Could you restate word for word every line from the one containing "Can you tell" to the end of the records, and nothing else?
### Information shown ###
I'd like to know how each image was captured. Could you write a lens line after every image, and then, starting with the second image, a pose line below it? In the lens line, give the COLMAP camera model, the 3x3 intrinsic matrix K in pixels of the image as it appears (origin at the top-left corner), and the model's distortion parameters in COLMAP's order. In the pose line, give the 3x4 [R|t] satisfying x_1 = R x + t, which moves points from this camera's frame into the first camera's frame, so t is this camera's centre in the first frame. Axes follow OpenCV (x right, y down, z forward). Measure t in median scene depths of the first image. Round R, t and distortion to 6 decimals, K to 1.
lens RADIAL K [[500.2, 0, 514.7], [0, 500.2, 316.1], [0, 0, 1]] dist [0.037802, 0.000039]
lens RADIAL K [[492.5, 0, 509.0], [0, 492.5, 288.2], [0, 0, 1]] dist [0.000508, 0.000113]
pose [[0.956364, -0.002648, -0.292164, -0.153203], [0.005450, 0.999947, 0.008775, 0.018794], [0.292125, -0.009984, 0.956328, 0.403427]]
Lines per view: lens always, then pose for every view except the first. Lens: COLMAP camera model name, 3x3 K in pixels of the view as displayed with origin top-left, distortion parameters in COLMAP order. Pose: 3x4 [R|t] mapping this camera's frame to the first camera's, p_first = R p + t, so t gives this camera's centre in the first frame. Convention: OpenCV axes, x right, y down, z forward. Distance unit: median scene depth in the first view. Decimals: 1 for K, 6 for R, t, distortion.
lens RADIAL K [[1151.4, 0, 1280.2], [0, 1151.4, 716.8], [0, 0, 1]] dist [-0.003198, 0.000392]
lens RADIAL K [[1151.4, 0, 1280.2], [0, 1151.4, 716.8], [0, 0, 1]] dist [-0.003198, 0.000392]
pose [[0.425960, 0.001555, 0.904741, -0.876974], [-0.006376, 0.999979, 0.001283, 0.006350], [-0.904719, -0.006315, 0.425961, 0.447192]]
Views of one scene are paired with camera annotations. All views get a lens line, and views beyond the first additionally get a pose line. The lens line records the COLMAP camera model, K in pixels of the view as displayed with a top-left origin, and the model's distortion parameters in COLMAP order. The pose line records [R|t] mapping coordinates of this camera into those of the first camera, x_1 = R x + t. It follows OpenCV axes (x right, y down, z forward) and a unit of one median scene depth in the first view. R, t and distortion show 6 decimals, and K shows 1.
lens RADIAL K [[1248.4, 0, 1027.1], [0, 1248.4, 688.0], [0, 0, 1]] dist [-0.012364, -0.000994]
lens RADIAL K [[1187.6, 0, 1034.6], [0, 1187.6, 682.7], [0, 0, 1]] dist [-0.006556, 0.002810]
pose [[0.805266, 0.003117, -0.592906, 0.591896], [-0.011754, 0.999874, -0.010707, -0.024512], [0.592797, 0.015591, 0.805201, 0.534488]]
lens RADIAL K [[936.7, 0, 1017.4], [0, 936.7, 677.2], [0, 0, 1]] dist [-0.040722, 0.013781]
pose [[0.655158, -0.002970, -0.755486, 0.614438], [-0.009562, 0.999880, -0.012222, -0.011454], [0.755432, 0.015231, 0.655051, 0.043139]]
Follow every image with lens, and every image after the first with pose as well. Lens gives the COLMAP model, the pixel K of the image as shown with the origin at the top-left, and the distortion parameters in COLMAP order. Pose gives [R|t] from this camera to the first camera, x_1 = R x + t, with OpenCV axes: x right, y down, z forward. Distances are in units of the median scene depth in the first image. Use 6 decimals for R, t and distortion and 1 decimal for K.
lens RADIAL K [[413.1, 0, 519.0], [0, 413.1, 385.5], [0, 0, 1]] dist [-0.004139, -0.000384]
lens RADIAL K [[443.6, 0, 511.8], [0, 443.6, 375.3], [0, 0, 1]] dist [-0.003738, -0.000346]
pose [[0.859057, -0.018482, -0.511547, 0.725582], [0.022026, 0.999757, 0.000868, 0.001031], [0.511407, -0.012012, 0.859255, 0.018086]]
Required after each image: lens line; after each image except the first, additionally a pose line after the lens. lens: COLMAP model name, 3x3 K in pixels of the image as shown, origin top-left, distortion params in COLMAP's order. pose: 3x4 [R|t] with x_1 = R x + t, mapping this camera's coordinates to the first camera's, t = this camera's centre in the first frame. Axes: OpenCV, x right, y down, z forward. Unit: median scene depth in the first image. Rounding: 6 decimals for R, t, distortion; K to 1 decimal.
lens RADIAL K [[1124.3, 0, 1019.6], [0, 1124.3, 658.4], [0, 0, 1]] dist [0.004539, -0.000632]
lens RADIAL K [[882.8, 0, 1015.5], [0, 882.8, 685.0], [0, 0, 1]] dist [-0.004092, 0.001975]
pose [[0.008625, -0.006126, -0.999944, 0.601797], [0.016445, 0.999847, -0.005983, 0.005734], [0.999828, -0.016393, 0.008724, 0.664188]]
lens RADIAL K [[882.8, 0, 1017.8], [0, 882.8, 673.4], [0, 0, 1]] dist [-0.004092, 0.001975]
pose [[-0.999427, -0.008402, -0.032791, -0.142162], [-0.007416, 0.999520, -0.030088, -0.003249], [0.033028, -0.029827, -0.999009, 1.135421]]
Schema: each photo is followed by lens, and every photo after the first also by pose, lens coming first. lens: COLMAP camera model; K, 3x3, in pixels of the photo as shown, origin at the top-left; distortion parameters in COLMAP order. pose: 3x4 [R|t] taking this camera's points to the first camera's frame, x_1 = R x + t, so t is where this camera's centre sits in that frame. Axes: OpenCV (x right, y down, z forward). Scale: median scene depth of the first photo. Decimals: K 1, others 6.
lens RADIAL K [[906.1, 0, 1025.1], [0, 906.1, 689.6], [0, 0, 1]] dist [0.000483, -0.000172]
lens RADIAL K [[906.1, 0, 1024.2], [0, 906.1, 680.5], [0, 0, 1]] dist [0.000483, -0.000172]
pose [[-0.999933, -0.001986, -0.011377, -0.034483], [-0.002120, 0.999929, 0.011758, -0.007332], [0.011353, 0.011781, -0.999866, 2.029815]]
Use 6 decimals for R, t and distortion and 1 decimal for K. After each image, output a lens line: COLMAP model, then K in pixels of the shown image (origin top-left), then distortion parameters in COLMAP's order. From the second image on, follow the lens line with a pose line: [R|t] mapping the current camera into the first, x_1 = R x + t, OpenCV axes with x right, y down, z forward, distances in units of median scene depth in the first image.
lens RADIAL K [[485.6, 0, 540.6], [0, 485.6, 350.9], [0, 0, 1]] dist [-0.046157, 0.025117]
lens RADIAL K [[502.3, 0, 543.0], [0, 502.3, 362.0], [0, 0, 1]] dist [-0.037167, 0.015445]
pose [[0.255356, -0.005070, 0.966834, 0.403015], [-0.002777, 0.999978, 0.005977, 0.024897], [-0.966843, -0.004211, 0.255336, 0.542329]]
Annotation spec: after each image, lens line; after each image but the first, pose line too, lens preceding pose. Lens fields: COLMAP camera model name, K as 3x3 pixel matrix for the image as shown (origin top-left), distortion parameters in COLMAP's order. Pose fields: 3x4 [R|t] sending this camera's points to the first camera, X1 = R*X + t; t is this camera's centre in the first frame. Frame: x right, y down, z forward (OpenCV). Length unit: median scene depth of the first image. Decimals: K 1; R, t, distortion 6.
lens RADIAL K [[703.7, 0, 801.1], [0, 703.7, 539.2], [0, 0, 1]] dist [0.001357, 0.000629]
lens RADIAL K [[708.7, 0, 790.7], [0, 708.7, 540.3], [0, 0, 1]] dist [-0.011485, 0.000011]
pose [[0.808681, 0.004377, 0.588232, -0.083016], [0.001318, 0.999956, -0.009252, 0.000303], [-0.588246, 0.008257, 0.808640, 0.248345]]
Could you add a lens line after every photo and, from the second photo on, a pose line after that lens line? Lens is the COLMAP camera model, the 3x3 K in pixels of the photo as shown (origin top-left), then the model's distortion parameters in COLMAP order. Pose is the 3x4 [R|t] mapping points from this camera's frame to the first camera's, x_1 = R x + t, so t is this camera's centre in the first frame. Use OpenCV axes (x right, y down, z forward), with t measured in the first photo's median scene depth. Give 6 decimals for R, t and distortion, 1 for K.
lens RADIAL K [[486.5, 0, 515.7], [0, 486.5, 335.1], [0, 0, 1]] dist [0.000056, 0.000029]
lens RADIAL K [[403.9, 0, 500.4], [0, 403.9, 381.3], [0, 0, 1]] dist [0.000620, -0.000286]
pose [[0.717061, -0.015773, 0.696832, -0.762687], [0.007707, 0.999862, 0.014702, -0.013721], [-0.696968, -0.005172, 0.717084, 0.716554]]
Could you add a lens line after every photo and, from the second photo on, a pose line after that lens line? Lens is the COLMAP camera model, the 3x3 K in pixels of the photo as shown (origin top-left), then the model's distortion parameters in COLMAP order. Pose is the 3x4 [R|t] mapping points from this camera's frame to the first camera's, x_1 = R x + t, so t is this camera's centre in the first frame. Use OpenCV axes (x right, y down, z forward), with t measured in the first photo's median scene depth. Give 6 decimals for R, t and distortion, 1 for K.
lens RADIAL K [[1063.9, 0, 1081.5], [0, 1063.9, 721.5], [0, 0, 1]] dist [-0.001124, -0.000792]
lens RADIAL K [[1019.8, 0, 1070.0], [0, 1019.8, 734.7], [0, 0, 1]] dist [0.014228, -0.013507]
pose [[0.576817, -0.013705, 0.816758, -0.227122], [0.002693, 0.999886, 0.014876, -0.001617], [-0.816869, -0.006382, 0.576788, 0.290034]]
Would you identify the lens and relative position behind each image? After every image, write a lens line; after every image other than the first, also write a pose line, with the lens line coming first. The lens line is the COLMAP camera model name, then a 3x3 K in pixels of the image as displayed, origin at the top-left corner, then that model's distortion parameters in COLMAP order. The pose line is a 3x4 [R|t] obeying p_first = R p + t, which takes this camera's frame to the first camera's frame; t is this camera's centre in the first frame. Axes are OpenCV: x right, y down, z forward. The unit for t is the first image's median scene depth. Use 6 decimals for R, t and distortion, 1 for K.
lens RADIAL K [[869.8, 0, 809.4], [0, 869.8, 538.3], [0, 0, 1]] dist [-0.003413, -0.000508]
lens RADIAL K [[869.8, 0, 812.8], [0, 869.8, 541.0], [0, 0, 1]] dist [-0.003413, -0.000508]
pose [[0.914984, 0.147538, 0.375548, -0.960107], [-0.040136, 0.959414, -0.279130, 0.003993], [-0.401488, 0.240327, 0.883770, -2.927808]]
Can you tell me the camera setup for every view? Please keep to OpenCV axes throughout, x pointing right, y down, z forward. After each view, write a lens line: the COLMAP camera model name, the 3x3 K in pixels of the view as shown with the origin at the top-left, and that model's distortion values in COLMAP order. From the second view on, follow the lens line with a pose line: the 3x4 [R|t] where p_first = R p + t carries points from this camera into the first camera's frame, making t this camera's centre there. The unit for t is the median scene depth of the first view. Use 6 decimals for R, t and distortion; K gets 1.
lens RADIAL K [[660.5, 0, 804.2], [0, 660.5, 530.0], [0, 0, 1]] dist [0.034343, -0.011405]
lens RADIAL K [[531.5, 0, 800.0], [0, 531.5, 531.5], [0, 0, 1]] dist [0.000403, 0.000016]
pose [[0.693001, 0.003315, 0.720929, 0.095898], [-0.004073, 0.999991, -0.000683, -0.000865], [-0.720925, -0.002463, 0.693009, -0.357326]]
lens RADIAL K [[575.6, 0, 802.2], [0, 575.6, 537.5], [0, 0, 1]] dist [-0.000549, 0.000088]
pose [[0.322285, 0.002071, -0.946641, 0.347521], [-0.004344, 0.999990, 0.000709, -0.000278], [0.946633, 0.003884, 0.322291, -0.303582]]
###
**Answer to this problem**:
Can you tell me the camera setup for every view? Please keep to OpenCV axes throughout, x pointing right, y down, z forward. After each view, write a lens line: the COLMAP camera model name, the 3x3 K in pixels of the view as shown with the origin at the top-left, and that model's distortion values in COLMAP order. From the second view on, follow the lens line with a pose line: the 3x4 [R|t] where p_first = R p + t carries points from this camera into the first camera's frame, making t this camera's centre there. The unit for t is the median scene depth of the first view. Use 6 decimals for R, t and distortion; K gets 1.
lens RADIAL K [[660.5, 0, 804.2], [0, 660.5, 530.0], [0, 0, 1]] dist [0.034343, -0.011405]
lens RADIAL K [[531.5, 0, 800.0], [0, 531.5, 531.5], [0, 0, 1]] dist [0.000403, 0.000016]
pose [[0.693001, 0.003315, 0.720929, 0.095898], [-0.004073, 0.999991, -0.000683, -0.000865], [-0.720925, -0.002463, 0.693009, -0.357326]]
lens RADIAL K [[575.6, 0, 802.2], [0, 575.6, 537.5], [0, 0, 1]] dist [-0.000549, 0.000088]
pose [[0.322285, 0.002071, -0.946641, 0.347521], [-0.004344, 0.999990, 0.000709, -0.000278], [0.946633, 0.003884, 0.322291, -0.303582]]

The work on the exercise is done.